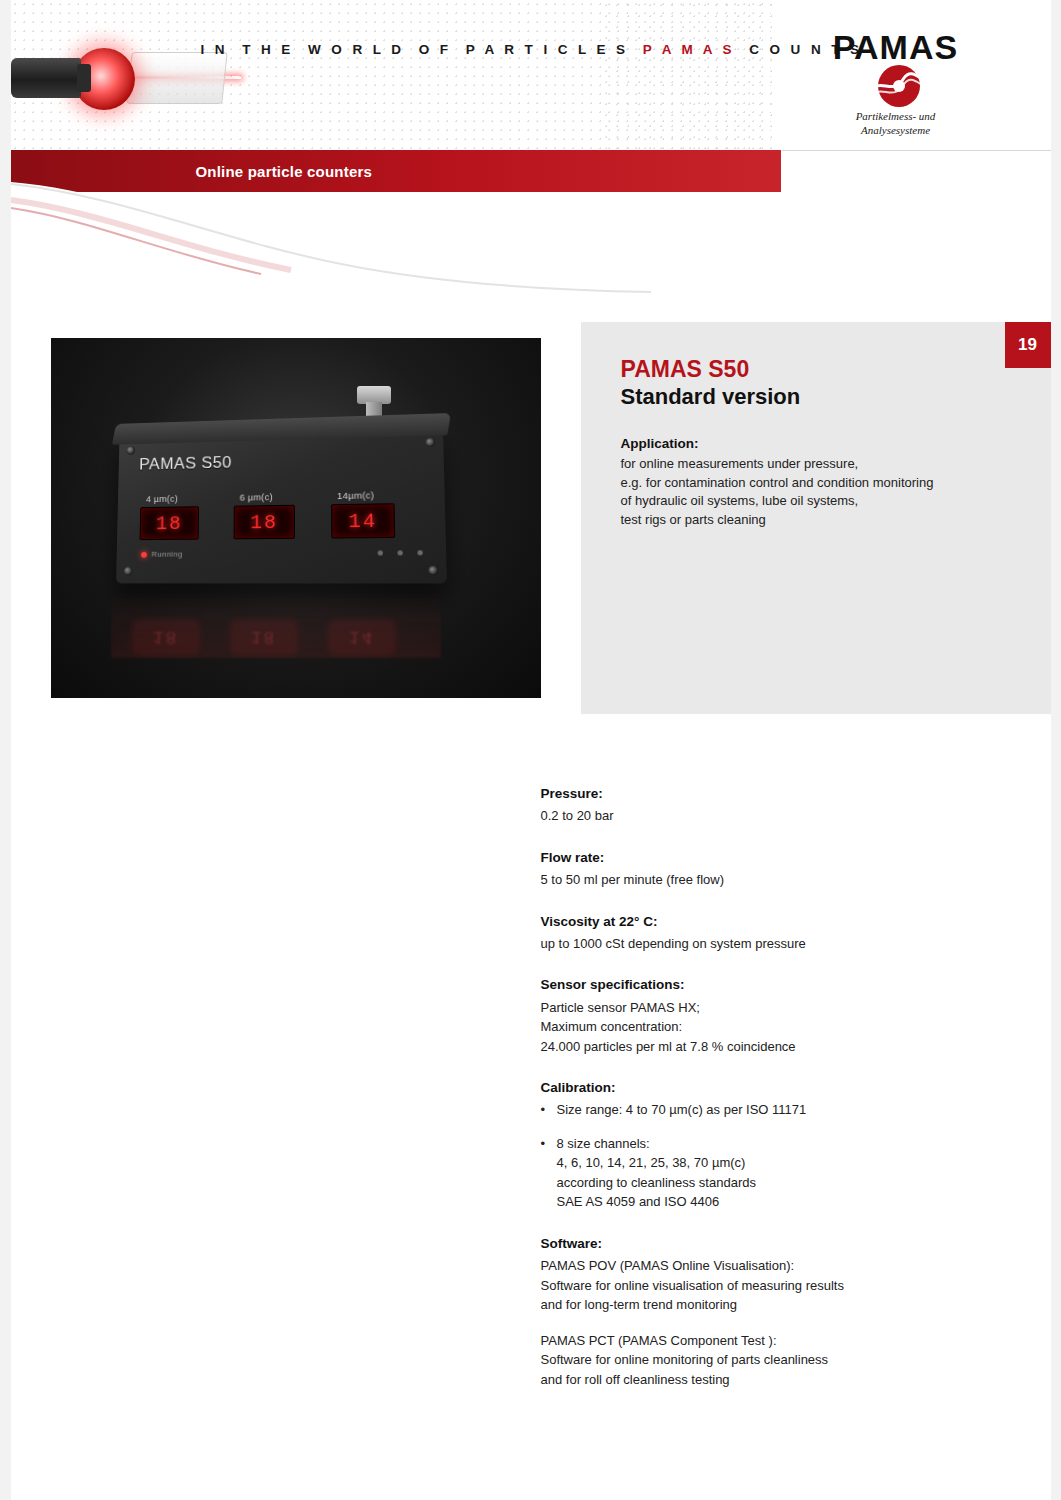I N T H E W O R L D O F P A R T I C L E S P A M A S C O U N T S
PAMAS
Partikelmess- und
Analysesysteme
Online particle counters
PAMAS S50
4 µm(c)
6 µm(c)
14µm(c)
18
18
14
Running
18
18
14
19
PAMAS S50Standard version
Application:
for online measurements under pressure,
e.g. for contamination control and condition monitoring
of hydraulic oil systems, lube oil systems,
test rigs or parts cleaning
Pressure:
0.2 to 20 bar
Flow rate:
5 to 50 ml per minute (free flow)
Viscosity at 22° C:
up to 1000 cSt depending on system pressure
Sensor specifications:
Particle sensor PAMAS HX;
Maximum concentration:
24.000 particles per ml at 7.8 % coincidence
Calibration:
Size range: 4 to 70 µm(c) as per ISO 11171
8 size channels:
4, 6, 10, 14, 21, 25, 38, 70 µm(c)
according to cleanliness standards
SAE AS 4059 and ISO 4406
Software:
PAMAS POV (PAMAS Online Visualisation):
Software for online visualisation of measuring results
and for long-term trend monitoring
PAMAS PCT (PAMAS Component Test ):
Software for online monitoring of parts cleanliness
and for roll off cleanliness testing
********
▶ _Problem details_
Set down the data exactly as it appears, without any images.

▶ _Solution to this task_
I N T H E W O R L D O F P A R T I C L E S P A M A S C O U N T S
PAMAS
Partikelmess- und
Analysesysteme
Online particle counters
PAMAS S50
4 µm(c)
6 µm(c)
14µm(c)
18
18
14
Running
18
18
14
19
PAMAS S50Standard version
Application:
for online measurements under pressure,
e.g. for contamination control and condition monitoring
of hydraulic oil systems, lube oil systems,
test rigs or parts cleaning
Pressure:
0.2 to 20 bar
Flow rate:
5 to 50 ml per minute (free flow)
Viscosity at 22° C:
up to 1000 cSt depending on system pressure
Sensor specifications:
Particle sensor PAMAS HX;
Maximum concentration:
24.000 particles per ml at 7.8 % coincidence
Calibration:
Size range: 4 to 70 µm(c) as per ISO 11171
8 size channels:
4, 6, 10, 14, 21, 25, 38, 70 µm(c)
according to cleanliness standards
SAE AS 4059 and ISO 4406
Software:
PAMAS POV (PAMAS Online Visualisation):
Software for online visualisation of measuring results
and for long-term trend monitoring
PAMAS PCT (PAMAS Component Test ):
Software for online monitoring of parts cleanliness
and for roll off cleanliness testing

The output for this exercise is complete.